**Text extracted from pages**
* * * * *

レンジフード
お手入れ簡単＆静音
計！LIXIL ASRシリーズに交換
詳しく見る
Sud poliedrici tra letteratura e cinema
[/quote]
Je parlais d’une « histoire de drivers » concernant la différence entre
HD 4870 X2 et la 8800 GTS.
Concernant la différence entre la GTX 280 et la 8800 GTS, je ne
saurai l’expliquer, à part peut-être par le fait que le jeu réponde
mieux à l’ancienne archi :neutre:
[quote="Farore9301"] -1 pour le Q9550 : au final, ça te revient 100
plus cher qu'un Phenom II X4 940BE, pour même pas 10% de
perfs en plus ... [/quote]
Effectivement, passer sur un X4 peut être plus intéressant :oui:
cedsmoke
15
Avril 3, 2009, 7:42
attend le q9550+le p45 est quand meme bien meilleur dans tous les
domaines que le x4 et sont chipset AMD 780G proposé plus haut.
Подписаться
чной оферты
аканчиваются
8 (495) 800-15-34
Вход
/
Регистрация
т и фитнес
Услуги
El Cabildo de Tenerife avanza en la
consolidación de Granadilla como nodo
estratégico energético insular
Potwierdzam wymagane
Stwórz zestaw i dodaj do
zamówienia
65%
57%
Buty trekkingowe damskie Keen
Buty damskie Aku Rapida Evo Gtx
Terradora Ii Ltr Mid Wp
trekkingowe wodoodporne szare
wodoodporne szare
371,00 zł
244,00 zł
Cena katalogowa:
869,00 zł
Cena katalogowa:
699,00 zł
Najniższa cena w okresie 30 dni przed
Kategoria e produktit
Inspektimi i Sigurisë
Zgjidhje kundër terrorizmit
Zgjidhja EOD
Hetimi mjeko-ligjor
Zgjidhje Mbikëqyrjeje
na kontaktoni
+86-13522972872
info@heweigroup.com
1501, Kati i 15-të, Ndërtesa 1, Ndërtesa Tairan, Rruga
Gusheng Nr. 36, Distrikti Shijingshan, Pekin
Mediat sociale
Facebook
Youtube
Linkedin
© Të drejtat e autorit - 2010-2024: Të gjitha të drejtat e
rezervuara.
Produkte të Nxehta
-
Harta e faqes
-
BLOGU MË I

* * * * *

**Problem**
Rewrite the text from all the items, replacing "szare" with "grafitowe" everywhere it appears and keeping everything else the same.

**Answer to the problem**
レンジフード
お手入れ簡単＆静音
計！LIXIL ASRシリーズに交換
詳しく見る
Sud poliedrici tra letteratura e cinema
[/quote]
Je parlais d’une « histoire de drivers » concernant la différence entre
HD 4870 X2 et la 8800 GTS.
Concernant la différence entre la GTX 280 et la 8800 GTS, je ne
saurai l’expliquer, à part peut-être par le fait que le jeu réponde
mieux à l’ancienne archi :neutre:
[quote="Farore9301"] -1 pour le Q9550 : au final, ça te revient 100
plus cher qu'un Phenom II X4 940BE, pour même pas 10% de
perfs en plus ... [/quote]
Effectivement, passer sur un X4 peut être plus intéressant :oui:
cedsmoke
15
Avril 3, 2009, 7:42
attend le q9550+le p45 est quand meme bien meilleur dans tous les
domaines que le x4 et sont chipset AMD 780G proposé plus haut.
Подписаться
чной оферты
аканчиваются
8 (495) 800-15-34
Вход
/
Регистрация
т и фитнес
Услуги
El Cabildo de Tenerife avanza en la
consolidación de Granadilla como nodo
estratégico energético insular
Potwierdzam wymagane
Stwórz zestaw i dodaj do
zamówienia
65%
57%
Buty trekkingowe damskie Keen
Buty damskie Aku Rapida Evo Gtx
Terradora Ii Ltr Mid Wp
trekkingowe wodoodporne grafitowe
wodoodporne grafitowe
371,00 zł
244,00 zł
Cena katalogowa:
869,00 zł
Cena katalogowa:
699,00 zł
Najniższa cena w okresie 30 dni przed
Kategoria e produktit
Inspektimi i Sigurisë
Zgjidhje kundër terrorizmit
Zgjidhja EOD
Hetimi mjeko-ligjor
Zgjidhje Mbikëqyrjeje
na kontaktoni
+86-13522972872
info@heweigroup.com
1501, Kati i 15-të, Ndërtesa 1, Ndërtesa Tairan, Rruga
Gusheng Nr. 36, Distrikti Shijingshan, Pekin
Mediat sociale
Facebook
Youtube
Linkedin
© Të drejtat e autorit - 2010-2024: Të gjitha të drejtat e
rezervuara.
Produkte të Nxehta
-
Harta e faqes
-
BLOGU MË I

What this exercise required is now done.